ササのないミズナラ林における土壌炭素動態

*小泉晋(筑波大・院・生命環境),南雲亮(筑波大・生物),里村多香美(北大・FSC),廣田充(筑波大・菅セ),鞠子茂(筑波大・院・生命環境)

炭素循環研究のスーパーサイトとして知られている岐阜大学高山試験地のミズナラ林はササ型林床をもち、これが生態系の炭素循環に重要な役割を果たしていることが明らかにされている。特に、ササが土壌炭素動態に与える影響については、生態系の炭素シーケストレーション機能の評価を考える上で極めて興味深い問題である。
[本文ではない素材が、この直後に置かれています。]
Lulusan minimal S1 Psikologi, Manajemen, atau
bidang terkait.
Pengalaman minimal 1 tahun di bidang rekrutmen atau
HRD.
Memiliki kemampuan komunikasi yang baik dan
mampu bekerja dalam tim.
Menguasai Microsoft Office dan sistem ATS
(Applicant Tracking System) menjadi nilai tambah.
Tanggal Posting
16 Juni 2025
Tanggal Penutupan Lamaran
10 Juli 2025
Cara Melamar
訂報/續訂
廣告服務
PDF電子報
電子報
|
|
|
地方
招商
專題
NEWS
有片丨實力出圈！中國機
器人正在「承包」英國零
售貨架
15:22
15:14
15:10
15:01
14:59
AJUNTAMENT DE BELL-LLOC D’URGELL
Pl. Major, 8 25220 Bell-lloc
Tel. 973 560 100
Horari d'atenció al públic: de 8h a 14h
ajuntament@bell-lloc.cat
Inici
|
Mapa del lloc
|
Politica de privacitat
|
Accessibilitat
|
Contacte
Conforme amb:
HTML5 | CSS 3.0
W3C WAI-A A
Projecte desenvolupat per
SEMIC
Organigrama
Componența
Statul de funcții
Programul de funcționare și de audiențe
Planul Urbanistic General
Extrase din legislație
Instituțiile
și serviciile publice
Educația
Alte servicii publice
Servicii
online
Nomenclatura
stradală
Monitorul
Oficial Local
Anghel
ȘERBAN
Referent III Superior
そこで、ほぼ同じ気候・林齢をもつ長野県菅平のササなしミズナラ林を比較対象として、ササの有無が土壌炭素動態にどのような影響があるのかどうかを検討するための研究を始めた。

50m×50mの調査枠を設け、毎木調査により地上部の現存量と年間生長量を、リタートラップで毎月の低木層から上部のリターフォール量を、地上に設置したリター枠で8月から11月の林床植物リターフォール量を、イングロースコア法で細根生長量・枯死量の季節変化を、エンジン式採土機で地下90cmまでの土壌の炭素含有率及び炭素量を、チャンバー法で4月から12月の土壌呼吸を測定した。

植物体地上部からの年間リターフォール量は2.8tCha-1であった(低木層より上部:2.78tC、林床植物:0.02tC)。これに地下部細根由来の年間枯死量0.15tCを加えると、土壌へ供給された総炭素量は2.95tCとなった。一方、土壌呼吸から推定された年間の従属栄養生物呼吸量は2.71tCであった。結果、ササのない菅平ミズナラ林土壌では、2007年に0.24tCの炭素が蓄積されたことが明らかとなった。この値はササ型林床をもつ高山ミズナラ林土壌よりも0.56tC小さかった。両地点の気候・林齢に差異がないことから、この違いはササの有無による可能性がある。この点について今後検討していく予定である。